(Transcribed page contents)

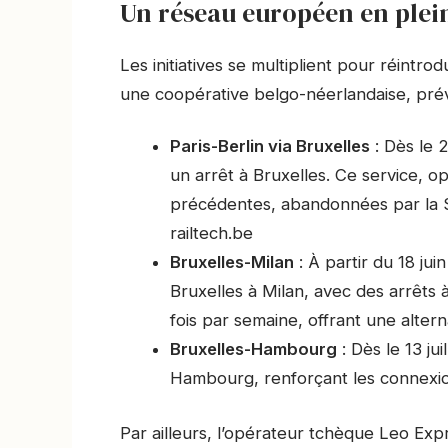
Un réseau européen en plei
Les initiatives se multiplient pour réintro
une coopérative belgo-néerlandaise, prévo
Paris-Berlin via Bruxelles
: Dès le 2
un arrêt à Bruxelles. Ce service, op
précédentes, abandonnées par la SN
railtech.be
Bruxelles-Milan
: À partir du 18 ju
Bruxelles à Milan, avec des arrêts 
fois par semaine, offrant une altern
Bruxelles-Hambourg
: Dès le 13 jui
Hambourg, renforçant les connexion
Par ailleurs, l’opérateur tchèque Leo Exp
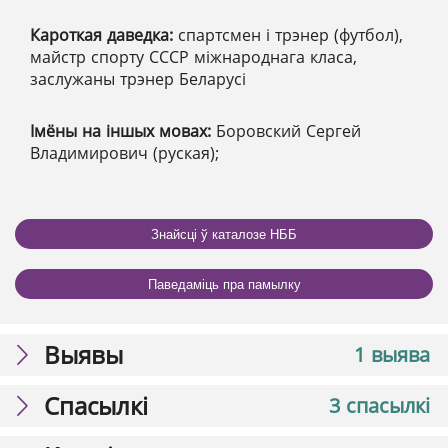
Кароткая даведка:
спартсмен і трэнер (футбол),
майстр спорту СССР міжнароднага класа,
заслужаны трэнер Беларусі
Імёны на іншых мовах:
Боровский Сергей
Владимирович (руская);
Знайсці ў каталозе НББ
Паведаміць пра памылку
Выявы
1 выява
Спасылкі
3 спасылкі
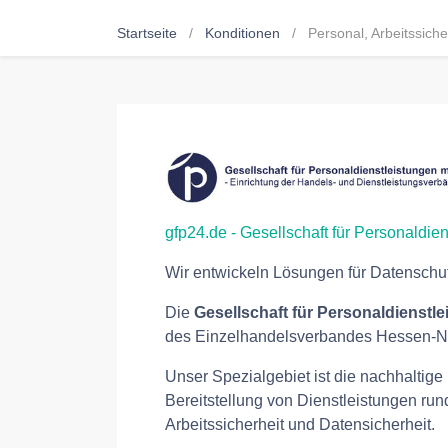
Startseite
Konditionen
Personal, Arbeitssiche
gfp24.de - Gesellschaft für Personaldi
Wir entwickeln Lösungen für Datenschu
Die
Gesellschaft für Personaldienstl
des Einzelhandelsverbandes Hessen-No
Unser Spezialgebiet ist die nachhaltig
Bereitstellung von Dienstleistungen ru
Arbeitssicherheit und Datensicherheit.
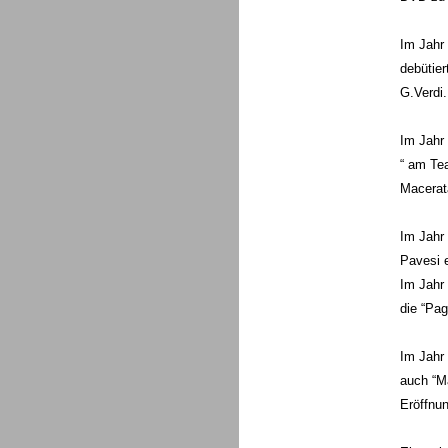
Im Jahr 
debütier
G.Verdi.
Im Jahr 
“ am Tea
Macerata
Im Jahr 
Pavesi 
Im Jahr 
die “Pagl
Im Jahr 
auch “Ma
Eröffnun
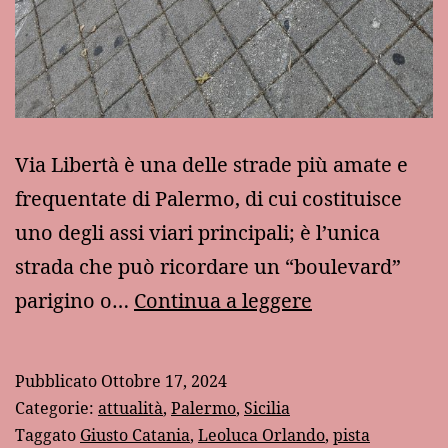
Via Libertà è una delle strade più amate e
frequentate di Palermo, di cui costituisce
uno degli assi viari principali; è l’unica
strada che può ricordare un “boulevard”
La
parigino o…
Continua a leggere
pista
ciclabile
Pubblicato
Ottobre 17, 2024
sul
Categorie:
attualità
,
Palermo
,
Sicilia
marciapiede
Taggato
Giusto Catania
,
Leoluca Orlando
,
pista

== INSTRUCTION ==
Wherever a picture sits among the entries, drop it and set down every other part exactly.

== SOLVED PROBLEM ==
Un réseau européen en plei
Les initiatives se multiplient pour réintro
une coopérative belgo-néerlandaise, prévo
Paris-Berlin via Bruxelles
: Dès le 2
un arrêt à Bruxelles. Ce service, op
précédentes, abandonnées par la SN
railtech.be
Bruxelles-Milan
: À partir du 18 ju
Bruxelles à Milan, avec des arrêts 
fois par semaine, offrant une altern
Bruxelles-Hambourg
: Dès le 13 jui
Hambourg, renforçant les connexion
Par ailleurs, l’opérateur tchèque Leo Exp
Кароткая даведка:
спартсмен і трэнер (футбол),
майстр спорту СССР міжнароднага класа,
заслужаны трэнер Беларусі
Імёны на іншых мовах:
Боровский Сергей
Владимирович (руская);
Знайсці ў каталозе НББ
Паведаміць пра памылку
Выявы
1 выява
Спасылкі
3 спасылкі
Startseite
Konditionen
Personal, Arbeitssiche
gfp24.de - Gesellschaft für Personaldi
Wir entwickeln Lösungen für Datenschu
Die
Gesellschaft für Personaldienstl
des Einzelhandelsverbandes Hessen-No
Unser Spezialgebiet ist die nachhaltig
Bereitstellung von Dienstleistungen ru
Arbeitssicherheit und Datensicherheit.
Im Jahr 
debütier
G.Verdi.
Im Jahr 
“ am Tea
Macerata
Im Jahr 
Pavesi 
Im Jahr 
die “Pagl
Im Jahr 
auch “Ma
Eröffnun
Via Libertà è una delle strade più amate e
frequentate di Palermo, di cui costituisce
uno degli assi viari principali; è l’unica
strada che può ricordare un “boulevard”
La
parigino o…
Continua a leggere
pista
ciclabile
Pubblicato
Ottobre 17, 2024
sul
Categorie:
attualità
,
Palermo
,
Sicilia
marciapiede
Taggato
Giusto Catania
,
Leoluca Orlando
,
pista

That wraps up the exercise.